--- Exercise directions ---
Your task is to retype the listing word for word.

--- Information supplied ---

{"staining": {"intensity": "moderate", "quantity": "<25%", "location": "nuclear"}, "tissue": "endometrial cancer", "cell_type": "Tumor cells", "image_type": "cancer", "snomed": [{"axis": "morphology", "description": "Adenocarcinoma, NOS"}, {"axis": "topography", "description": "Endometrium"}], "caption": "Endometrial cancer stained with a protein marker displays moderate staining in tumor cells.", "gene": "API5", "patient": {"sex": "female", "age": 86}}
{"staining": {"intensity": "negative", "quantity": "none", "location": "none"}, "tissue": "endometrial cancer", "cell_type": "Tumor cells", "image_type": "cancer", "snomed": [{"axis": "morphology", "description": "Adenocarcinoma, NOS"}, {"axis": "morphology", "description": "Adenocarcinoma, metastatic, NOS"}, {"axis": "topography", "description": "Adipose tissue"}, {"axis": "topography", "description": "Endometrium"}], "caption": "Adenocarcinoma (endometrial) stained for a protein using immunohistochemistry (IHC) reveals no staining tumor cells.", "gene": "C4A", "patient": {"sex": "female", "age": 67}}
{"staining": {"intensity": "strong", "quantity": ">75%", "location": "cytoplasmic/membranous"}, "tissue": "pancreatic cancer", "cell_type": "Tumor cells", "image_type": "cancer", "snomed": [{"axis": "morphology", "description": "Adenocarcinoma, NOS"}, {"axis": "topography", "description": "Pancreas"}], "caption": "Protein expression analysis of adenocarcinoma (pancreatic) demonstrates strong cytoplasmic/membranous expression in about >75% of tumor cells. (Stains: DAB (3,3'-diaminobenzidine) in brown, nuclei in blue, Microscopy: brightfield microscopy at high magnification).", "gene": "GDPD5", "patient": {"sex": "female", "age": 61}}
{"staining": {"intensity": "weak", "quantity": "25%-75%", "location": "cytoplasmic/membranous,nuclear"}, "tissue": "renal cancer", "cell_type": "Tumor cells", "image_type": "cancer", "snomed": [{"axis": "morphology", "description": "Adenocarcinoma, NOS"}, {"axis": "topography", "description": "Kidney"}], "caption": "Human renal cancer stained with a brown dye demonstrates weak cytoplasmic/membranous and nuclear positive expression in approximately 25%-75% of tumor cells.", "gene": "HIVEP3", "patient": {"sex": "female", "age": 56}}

--- Completed exercise ---
{"staining": {"intensity": "moderate", "quantity": "<25%", "location": "nuclear"}, "tissue": "endometrial cancer", "cell_type": "Tumor cells", "image_type": "cancer", "snomed": [{"axis": "morphology", "description": "Adenocarcinoma, NOS"}, {"axis": "topography", "description": "Endometrium"}], "caption": "Endometrial cancer stained with a protein marker displays moderate staining in tumor cells.", "gene": "API5", "patient": {"sex": "female", "age": 86}}
{"staining": {"intensity": "negative", "quantity": "none", "location": "none"}, "tissue": "endometrial cancer", "cell_type": "Tumor cells", "image_type": "cancer", "snomed": [{"axis": "morphology", "description": "Adenocarcinoma, NOS"}, {"axis": "morphology", "description": "Adenocarcinoma, metastatic, NOS"}, {"axis": "topography", "description": "Adipose tissue"}, {"axis": "topography", "description": "Endometrium"}], "caption": "Adenocarcinoma (endometrial) stained for a protein using immunohistochemistry (IHC) reveals no staining tumor cells.", "gene": "C4A", "patient": {"sex": "female", "age": 67}}
{"staining": {"intensity": "strong", "quantity": ">75%", "location": "cytoplasmic/membranous"}, "tissue": "pancreatic cancer", "cell_type": "Tumor cells", "image_type": "cancer", "snomed": [{"axis": "morphology", "description": "Adenocarcinoma, NOS"}, {"axis": "topography", "description": "Pancreas"}], "caption": "Protein expression analysis of adenocarcinoma (pancreatic) demonstrates strong cytoplasmic/membranous expression in about >75% of tumor cells. (Stains: DAB (3,3'-diaminobenzidine) in brown, nuclei in blue, Microscopy: brightfield microscopy at high magnification).", "gene": "GDPD5", "patient": {"sex": "female", "age": 61}}
{"staining": {"intensity": "weak", "quantity": "25%-75%", "location": "cytoplasmic/membranous,nuclear"}, "tissue": "renal cancer", "cell_type": "Tumor cells", "image_type": "cancer", "snomed": [{"axis": "morphology", "description": "Adenocarcinoma, NOS"}, {"axis": "topography", "description": "Kidney"}], "caption": "Human renal cancer stained with a brown dye demonstrates weak cytoplasmic/membranous and nuclear positive expression in approximately 25%-75% of tumor cells.", "gene": "HIVEP3", "patient": {"sex": "female", "age": 56}}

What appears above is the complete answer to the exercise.